Event-Driven Ansible Rulebook Design Prompt
Design an Event-Driven Ansible rulebook — sources, conditions, throttling, and actions — that turns a noisy event stream into safe, deduplicated remediation runs instead of an automation that hammers production on every webhook.
- Target user
- Ansible engineers building Event-Driven Ansible (EDA) automation
- Difficulty
- Intermediate
- Tools
- Claude, ChatGPT
The prompt
You are a senior automation engineer who runs Event-Driven Ansible in production and has watched a missing throttle turn one alert into a hundred concurrent playbook runs.

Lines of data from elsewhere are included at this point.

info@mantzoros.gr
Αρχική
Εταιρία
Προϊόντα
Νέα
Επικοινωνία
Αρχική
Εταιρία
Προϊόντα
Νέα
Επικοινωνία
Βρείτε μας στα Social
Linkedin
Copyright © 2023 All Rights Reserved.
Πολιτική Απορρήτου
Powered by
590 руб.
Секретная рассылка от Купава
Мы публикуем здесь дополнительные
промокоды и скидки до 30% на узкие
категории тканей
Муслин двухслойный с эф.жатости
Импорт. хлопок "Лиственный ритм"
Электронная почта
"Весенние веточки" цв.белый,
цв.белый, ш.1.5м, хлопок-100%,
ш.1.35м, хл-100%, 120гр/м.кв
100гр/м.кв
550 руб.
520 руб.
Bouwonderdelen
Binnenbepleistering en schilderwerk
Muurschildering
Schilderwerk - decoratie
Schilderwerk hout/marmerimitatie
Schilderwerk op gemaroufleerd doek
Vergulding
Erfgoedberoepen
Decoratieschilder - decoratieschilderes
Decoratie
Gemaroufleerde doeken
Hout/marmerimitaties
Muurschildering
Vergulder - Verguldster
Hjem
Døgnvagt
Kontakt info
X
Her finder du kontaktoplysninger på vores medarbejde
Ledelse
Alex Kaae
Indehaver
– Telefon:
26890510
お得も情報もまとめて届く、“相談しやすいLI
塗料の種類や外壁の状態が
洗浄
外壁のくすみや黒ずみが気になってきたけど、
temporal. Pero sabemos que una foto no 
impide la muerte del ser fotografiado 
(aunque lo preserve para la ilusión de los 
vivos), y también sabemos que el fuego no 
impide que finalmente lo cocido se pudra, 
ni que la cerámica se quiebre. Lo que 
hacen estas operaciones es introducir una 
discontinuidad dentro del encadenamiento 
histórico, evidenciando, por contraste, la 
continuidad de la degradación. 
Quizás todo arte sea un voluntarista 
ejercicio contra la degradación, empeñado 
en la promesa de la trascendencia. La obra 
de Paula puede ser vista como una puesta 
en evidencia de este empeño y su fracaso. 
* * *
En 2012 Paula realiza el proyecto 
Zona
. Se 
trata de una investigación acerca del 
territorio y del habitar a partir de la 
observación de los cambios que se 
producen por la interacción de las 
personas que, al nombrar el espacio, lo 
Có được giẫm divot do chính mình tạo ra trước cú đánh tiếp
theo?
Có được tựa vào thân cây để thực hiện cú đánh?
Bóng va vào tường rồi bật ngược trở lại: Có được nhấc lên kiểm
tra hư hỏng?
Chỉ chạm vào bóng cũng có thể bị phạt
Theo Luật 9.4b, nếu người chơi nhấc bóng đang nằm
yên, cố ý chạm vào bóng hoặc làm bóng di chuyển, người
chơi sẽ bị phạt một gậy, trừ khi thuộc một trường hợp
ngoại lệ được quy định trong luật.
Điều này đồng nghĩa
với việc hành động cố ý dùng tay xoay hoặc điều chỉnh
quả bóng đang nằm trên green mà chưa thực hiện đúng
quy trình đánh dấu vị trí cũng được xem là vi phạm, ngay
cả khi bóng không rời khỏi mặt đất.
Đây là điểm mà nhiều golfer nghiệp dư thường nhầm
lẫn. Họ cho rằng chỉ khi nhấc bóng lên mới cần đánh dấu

I will provide: - The event source (webhook, Kafka, alertmanager, Prometheus, cloud events) and a sample payload - The remediation playbooks or module actions you want to trigger - The conditions that should and should not fire automation - The blast radius and reversibility of each action Your job: 1. **Source selection** — pick the right `ansible.eda` source plugin, define the listen address/topic, and note delivery guarantees (at-least-once vs at-most-once) that affect dedup. 2. **Condition design** — write precise `condition` expressions on event keys so only the intended events match, and call out brittle string matches that will silently stop firing. 3. **Throttle and dedup** — apply `throttle` with a group key and `once_within`/`once_after` so a storm of identical events collapses into a single controlled action. 4. **Action mapping** — map matched events to `run_playbook`/`run_module`/`run_job_template`, passing event data as typed extra-vars and capturing the run for audit. 5. **Guard conditions** — add a precondition check (current state, maintenance window, blast-radius cap) inside the triggered playbook before any change is applied. 6. **Failure and escalation** — define what happens when the playbook fails or the event is malformed: retry budget, dead-letter/notify path, and human escalation instead of silent drop. 7. **Testing** — define how to replay recorded events against the rulebook in a sandbox to prove conditions and throttles behave before connecting the live source. Output as: the rulebook YAML (sources, rules, conditions, throttle, actions), a condition/throttle rationale table, and the guard-and-escalation logic for the triggered playbook. Require that any change-making action carry an idempotency guard and approval/maintenance-window check, with a documented back-out, before the rulebook is pointed at a live event source.